Que cherche la branche extrémiste du patronat ?
Tribune de Philippe Pierre-Charles, secrétaire général CDMT
Il faut bien parler d’une branche extrémiste du patronat par comparaison avec ceux qui, bon an mal an, échangent, discutent, négocient, signent des accords avec ou sans grève. Il est même des médiateurs qui se félicitent de réussir… à cent pour cent la conciliation des parties après conflit.
La branche extrémiste quant à elle défraye plus souvent la chronique, car ses hauts faits provoquent des remous à répétition et s’étalent dans la presse avec une navrante banalité. Dans ses entreprises, en plus des compréhensibles tensions de classe, règne un climat de guerre sociale larvée. Les négociations annuelles obligatoires (NAO) se concluent rarement, les grèves durent ou se répètent, les huissiers, gendarmes ou policiers, ne sont jamais loin ; les tribunaux sont mobilisés ; leurs avocats prospèrent ; les entraves au dialogue font partie de leur arsenal ordinaire. C’est aussi le temps où des patrons de plus en plus nombreux refusent carrément les médiations, narguant ainsi sans crainte l’inspection du travail, voire le tribunal, comme à la SME !

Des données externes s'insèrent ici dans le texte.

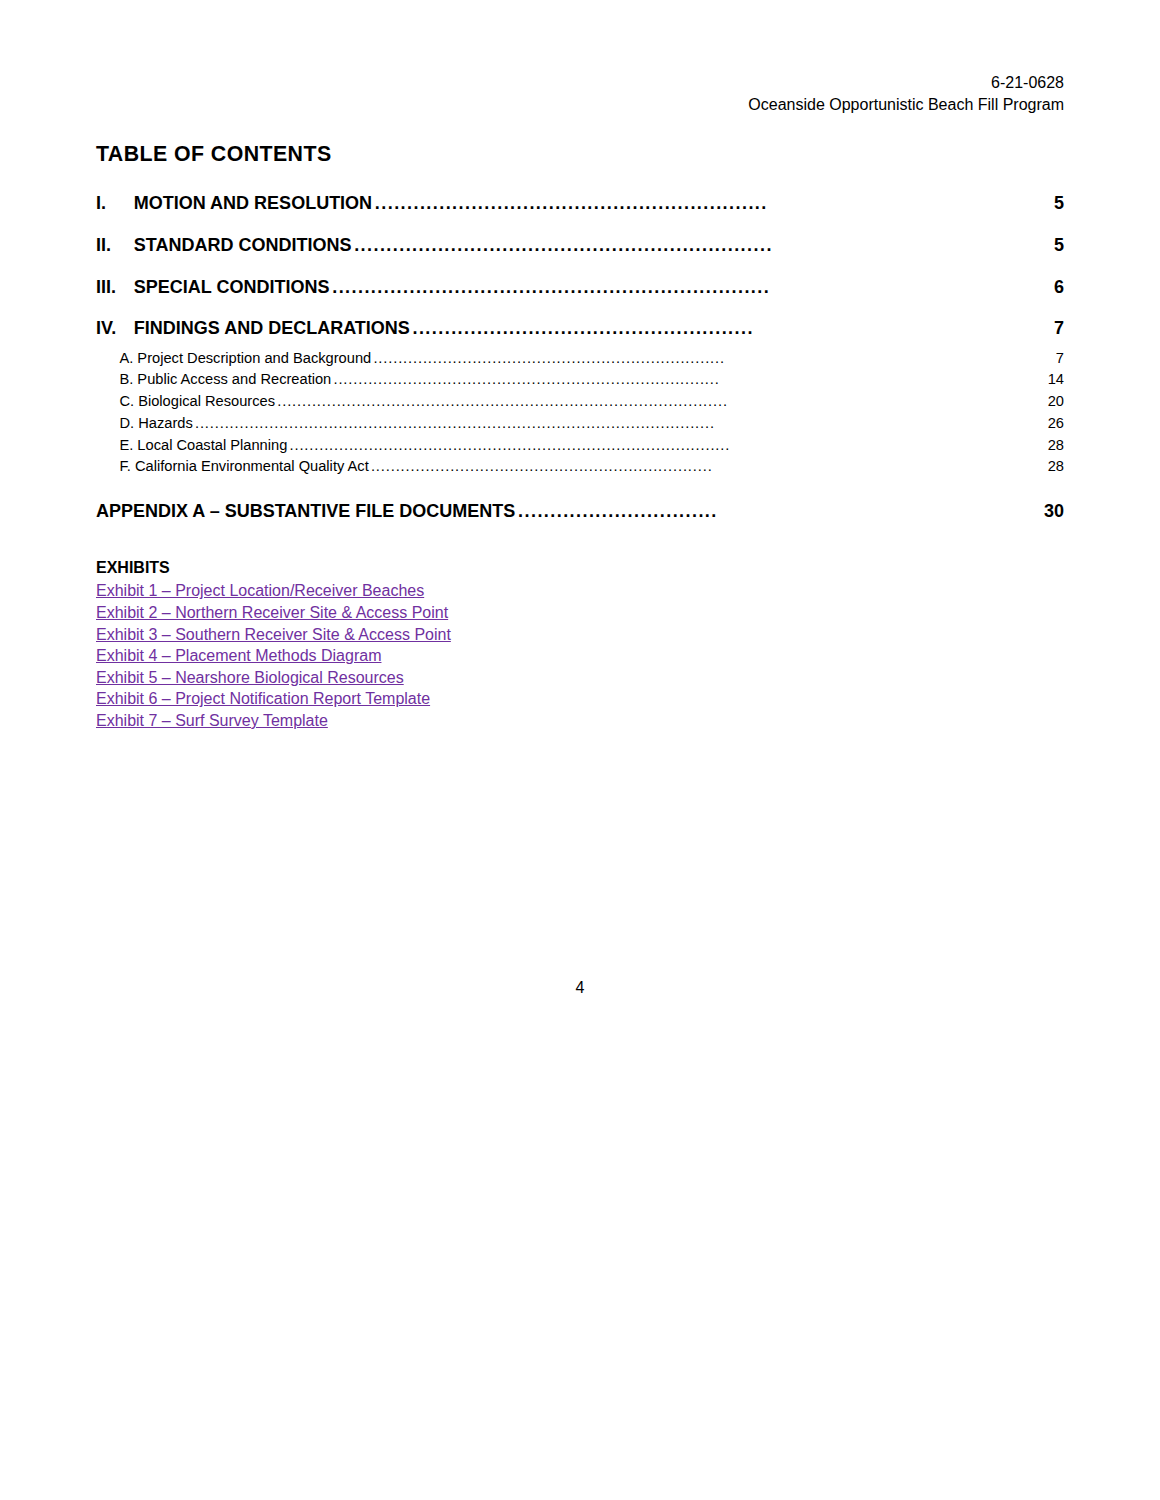6-21-0628
Oceanside Opportunistic Beach Fill Program
TABLE OF CONTENTS
I. MOTION AND RESOLUTION ............................................................. 5
II. STANDARD CONDITIONS ................................................................. 5
III. SPECIAL CONDITIONS .................................................................... 6
IV. FINDINGS AND DECLARATIONS ..................................................... 7
A. Project Description and Background ....................................................................... 7
B. Public Access and Recreation .............................................................................. 14
C. Biological Resources ........................................................................................... 20
D. Hazards ......................................................................................................... 26
E. Local Coastal Planning ......................................................................................... 28
F. California Environmental Quality Act ..................................................................... 28
APPENDIX A – SUBSTANTIVE FILE DOCUMENTS ............................... 30
EXHIBITS
Exhibit 1 – Project Location/Receiver Beaches
Exhibit 2 – Northern Receiver Site & Access Point
Exhibit 3 – Southern Receiver Site & Access Point
Exhibit 4 – Placement Methods Diagram
Exhibit 5 – Nearshore Biological Resources
Exhibit 6 – Project Notification Report Template
Exhibit 7 – Surf Survey Template
4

Même s’il n’est pas aisé de les départager, il semble que le patron des magasins Roger Albert-Nocibé occupe en ce moment le haut du pavé. « Il y a toujours une nouveauté chez Nocibé » dit la pub de ce négoce du haut de gamme. Promesse tenue : cette année, la nouveauté c’est … le licenciement de représentants des salariés ! Pour l’une des deux victimes, le patron assuré de l’impunité pousse la coquetterie jusqu’à lui nier la qualité de membre du comité d’hygiène, de sécurité et des conditions de travail (CHSCT), se dispensant ainsi de l’obligation légale de l’autorisation de l’inspection du travail. Or la salariée était jusqu’ici régulièrement convoquée à ce comité !
Contrairement à ce que l’on pourrait penser, le bataillon des patrons extrémistes ne se compose pas véritablement d’employeurs « en difficulté « . On en est souvent très loin, et dans bien des cas il est clair que ce sont les attitudes patronales qui entraînent des baisses de compétitivité et de chiffre d’affaires, et qui altèrent durablement l’image de leur entreprise. Prenons le cas de Monsieur Albert, la difficulté c’est tout simplement qu’il ne sort pas d’un schéma datant du temps des bitasyon où le rôle assigné à l’ouvrier était de trimer sans oser regarder les profits du maître des lieux, en se contentant de dire « mèsi mêt » à chaque miette accordée. Il s’agit évidemment d’une difficulté dont il est seul responsable, car on se doute bien que le commerce de luxe s’accommode mal du désagréable climat de conflictuel entretenu par son archaïsme social.
Les choses s’aggravent quand on observe la contagion des méthodes belliqueuses Albert-Nocibé sur d’autres enseignes.
À la clinique Sainte-Marie, on n’avait encore jamais vu de patron user de la méthode des autolicenciements au moyen de ruptures soi-disant conventionnelles, violant la loi interdisant de procéder de la sorte à des licenciements « économiques » (?!) déguisés.
Au Crédit moderne, les NAO se passaient entre gens courtois avec à l’occasion de brefs débrayages. Aujourd’hui voici venu le temps des huissiers, des assignations, et pour tout dire du mépris. Comment qualifier autrement cette façon du patron qui au terme d’une négociation prétexte la fatigue pour ne pas signer un accord verbal et, le lendemain soir, d’en transformer le contenu lors du passage à l’écrit pour ensuite refuser d’en rediscuter en réunion ?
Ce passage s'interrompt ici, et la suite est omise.